▶ _Source document_:
Alastair Moore alastair at kozmo.co.uk
Wed Sep 5 13:25:13 BST 2007

> Not so sure there's *that* much going on.
>
> For example, the 'history recognition' can only pull a specific URI —
> you're not going to be able to tell if someone's been an *any* page
> on google.com (I just ran a Google search earlier this morning, and
> am on Yahoo! sites all day, but both are 'unvisited'). Rather, they
> indicate whether someone was on the specific page specified in the
> href attribute. One would have to put an awful lot of links into a
> page to cover even a significant subset of google.com or yahoo.com or
> whatever. And the attribute selectors are actually superfluous; you
> could just use custom classes on the links to achieve the same effect.
>
> Really, there's not so much going on here besides some clever use of
> the :visited pseudo-class, a single Gecko-only property and a few
> HTTP requests. With the exception of the Gecko-only property, most of
> this has been possible from Netscape 4.x forward.

▶ _Dataset records_:

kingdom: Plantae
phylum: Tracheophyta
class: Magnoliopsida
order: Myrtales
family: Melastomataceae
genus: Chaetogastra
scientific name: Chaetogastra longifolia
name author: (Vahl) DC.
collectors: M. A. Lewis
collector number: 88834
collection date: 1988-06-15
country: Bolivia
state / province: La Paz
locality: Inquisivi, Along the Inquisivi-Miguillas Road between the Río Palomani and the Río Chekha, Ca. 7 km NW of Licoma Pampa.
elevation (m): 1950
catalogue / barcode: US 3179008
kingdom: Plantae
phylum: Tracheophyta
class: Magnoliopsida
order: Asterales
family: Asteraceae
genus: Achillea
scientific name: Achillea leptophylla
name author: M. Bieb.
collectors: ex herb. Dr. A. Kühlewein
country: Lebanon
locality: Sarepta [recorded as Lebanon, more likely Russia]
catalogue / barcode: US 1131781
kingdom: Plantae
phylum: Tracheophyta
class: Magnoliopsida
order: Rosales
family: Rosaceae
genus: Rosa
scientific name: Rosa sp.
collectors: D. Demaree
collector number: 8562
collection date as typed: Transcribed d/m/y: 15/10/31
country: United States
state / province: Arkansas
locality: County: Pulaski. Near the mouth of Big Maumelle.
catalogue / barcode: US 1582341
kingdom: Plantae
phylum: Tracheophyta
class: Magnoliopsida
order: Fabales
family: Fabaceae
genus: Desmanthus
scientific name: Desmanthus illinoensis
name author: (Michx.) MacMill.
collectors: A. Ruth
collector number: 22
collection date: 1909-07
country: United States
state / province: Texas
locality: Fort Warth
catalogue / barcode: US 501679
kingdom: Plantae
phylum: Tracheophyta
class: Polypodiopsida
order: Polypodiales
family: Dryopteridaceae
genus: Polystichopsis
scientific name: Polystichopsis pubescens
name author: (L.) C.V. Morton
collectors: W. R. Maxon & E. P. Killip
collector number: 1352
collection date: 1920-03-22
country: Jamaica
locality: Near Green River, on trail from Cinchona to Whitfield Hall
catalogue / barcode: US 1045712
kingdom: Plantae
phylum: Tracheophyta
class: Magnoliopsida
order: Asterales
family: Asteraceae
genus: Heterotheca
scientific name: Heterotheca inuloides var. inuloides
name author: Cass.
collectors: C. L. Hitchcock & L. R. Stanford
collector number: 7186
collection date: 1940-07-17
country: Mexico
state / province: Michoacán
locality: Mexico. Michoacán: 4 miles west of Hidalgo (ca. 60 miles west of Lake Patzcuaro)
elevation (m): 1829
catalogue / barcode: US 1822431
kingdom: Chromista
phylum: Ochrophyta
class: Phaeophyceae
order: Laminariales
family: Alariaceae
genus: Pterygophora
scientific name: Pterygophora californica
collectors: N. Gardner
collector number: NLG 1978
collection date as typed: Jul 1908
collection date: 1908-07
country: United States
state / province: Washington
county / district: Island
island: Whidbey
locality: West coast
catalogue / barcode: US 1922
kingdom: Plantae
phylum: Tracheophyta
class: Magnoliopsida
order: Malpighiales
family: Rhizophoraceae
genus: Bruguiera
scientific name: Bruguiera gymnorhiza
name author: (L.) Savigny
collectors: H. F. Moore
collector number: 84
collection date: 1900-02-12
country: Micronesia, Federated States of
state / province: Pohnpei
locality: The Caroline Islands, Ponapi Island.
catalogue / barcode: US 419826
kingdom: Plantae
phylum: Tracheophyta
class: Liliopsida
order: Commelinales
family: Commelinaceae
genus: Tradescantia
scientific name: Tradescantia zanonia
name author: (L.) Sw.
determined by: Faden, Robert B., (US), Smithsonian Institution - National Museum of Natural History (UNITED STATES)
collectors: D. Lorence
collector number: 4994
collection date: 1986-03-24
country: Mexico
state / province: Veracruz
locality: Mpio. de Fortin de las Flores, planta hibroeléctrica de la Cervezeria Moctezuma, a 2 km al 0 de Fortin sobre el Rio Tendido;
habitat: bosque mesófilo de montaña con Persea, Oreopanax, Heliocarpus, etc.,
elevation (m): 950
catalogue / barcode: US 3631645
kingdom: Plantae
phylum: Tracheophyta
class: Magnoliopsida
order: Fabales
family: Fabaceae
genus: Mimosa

▶ _Request A_:
In the mailing-list post, which three things does the final quoted paragraph say are all that's "going on here"?
▶ _Request B_:
Carry on with the mailing-list post about browser history detection from the point where it stops.
The entries have nothing to do with the mailing-list post.

▶ _Exercise response A_:
- Some clever use of the :visited pseudo-class
- A single Gecko-only property
- A few HTTP requests

▶ _Exercise response B_:
>
> And the 'CSS Attacks' page <http://www.businessinfo.co.uk/labs/
> css_attacks/css_scripting.php> is utter rubbish. It's just using
> the :visited pseudo-class to set margin (or maybe border, padding,
> top, right, etc.) properties. People have been doing that for *years*
> (even before Eric Meyer's 'Complex Spiral' demos in 2001).
>
> Maybe I'm missing something, but I'm really not impressed. When he
> can get some sort of control statements working beyond limited if/
> else branching I'll be more impressed. Until then…meh.

And even then, capturing that a user has visited google.com or  
yahoo.com, there's still not a lot they can do with this data, except  
display the fact it in the browser window.